Volume of Intersection of cylinders (different radii)
Solution 1:
It is not as simple as you may think, and you shall run into trouble when coming to the second integral. The value of the innermost integral is not $2\sqrt{a^2-x^2}$, it is $2\sqrt{a^2-x^2}$ when $|x|\leq a$ and $0$ when $x\geq a$. This has to be taken into account when doing the next integral, with respect to $x$. There will be cases to consider. Choosing another ordering of the variables, letting the variable $x$ being the outermost variable, will avoid running into cases. But wait.

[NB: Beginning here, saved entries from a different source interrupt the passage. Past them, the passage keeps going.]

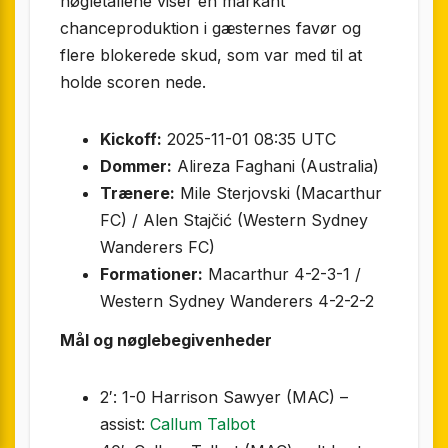
nøgletallene viser en markant
chanceproduktion i gæsternes favør og
flere blokerede skud, som var med til at
holde scoren nede.
Kickoff:
2025-11-01 08:35 UTC
Dommer:
Alireza Faghani (Australia)
Trænere:
Mile Sterjovski (Macarthur
FC) / Alen Stajčić (Western Sydney
Wanderers FC)
Formationer:
Macarthur 4-2-3-1 /
Western Sydney Wanderers 4-2-2-2
Mål og nøglebegivenheder
2′: 1-0 Harrison Sawyer (MAC) –
assist:
Callum Talbot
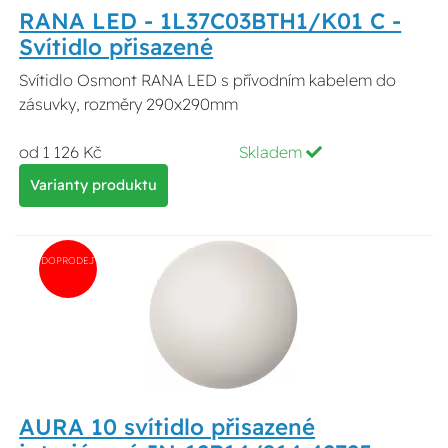
RANA LED - 1L37C03BTH1/K01 C -
Svítidlo přisazené
Svítidlo Osmont RANA LED s přívodním kabelem do
zásuvky, rozměry 290x290mm
od 1 126 Kč
Skladem
Varianty produktu
DOPRODEJ
AURA 10 svítidlo přisazené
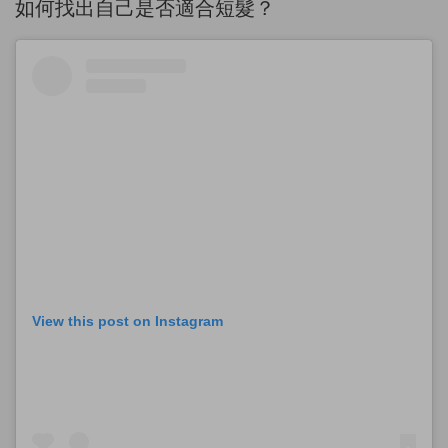
如何找出自己是否適合短髮？
View this post on Instagram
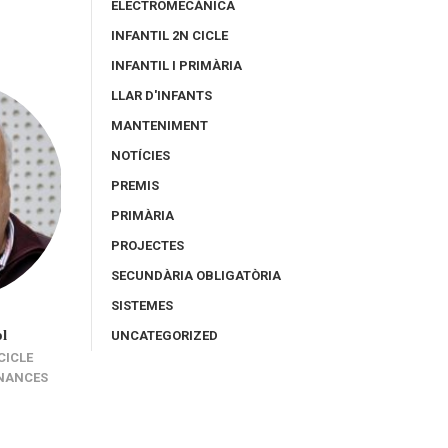
ELECTROMECÀNICA
INFANTIL 2N CICLE
INFANTIL I PRIMÀRIA
LLAR D'INFANTS
MANTENIMENT
NOTÍCIES
PREMIS
PRIMÀRIA
PROJECTES
SECUNDÀRIA OBLIGATÒRIA
SISTEMES
l
Francesc Azorín
Glòria Caball
UNCATEGORIZED
CICLE
DEPARTAMENT D'EDUCACIÓ FÍSICA
DEPARTAMENT DE MATEM
INANCES
I D'EMPRESA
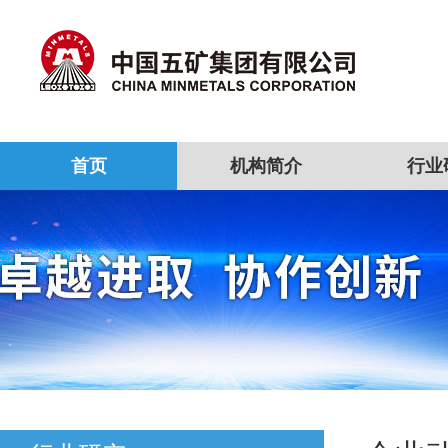
首页
机构简介
行业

Here is how I would go at it: I'm assuming $a\leq b$. Looking at the figure we can immediately see that planes $x={\rm const.}$ intersect the body $B$ whose volume we want to compute in rectangles $R_x$. It remains to find the area of $R_x$ and then to integrate over $x$. When $|x|>a$ then $R_x=\emptyset$. When $|x|\leq a$ then $$R_x=\bigl\{(y,z)\>\bigm|\>|y|\leq \sqrt{b^2-x^2}, \ |z|\leq\sqrt{a^2-x^2}\bigr\}\ .$$ It follows that $${\rm area}(R_x)=4\sqrt{(b^2-x^2)(a^2-x^2)}\qquad(-a\leq x\leq a)\ .$$ Therefore we obtain $${\rm vol}(B)=8\int_0^a \sqrt{(b^2-x^2)(a^2-x^2)}\>dx\ .$$ I'm afraid that this is an elliptic integral when $b>a$.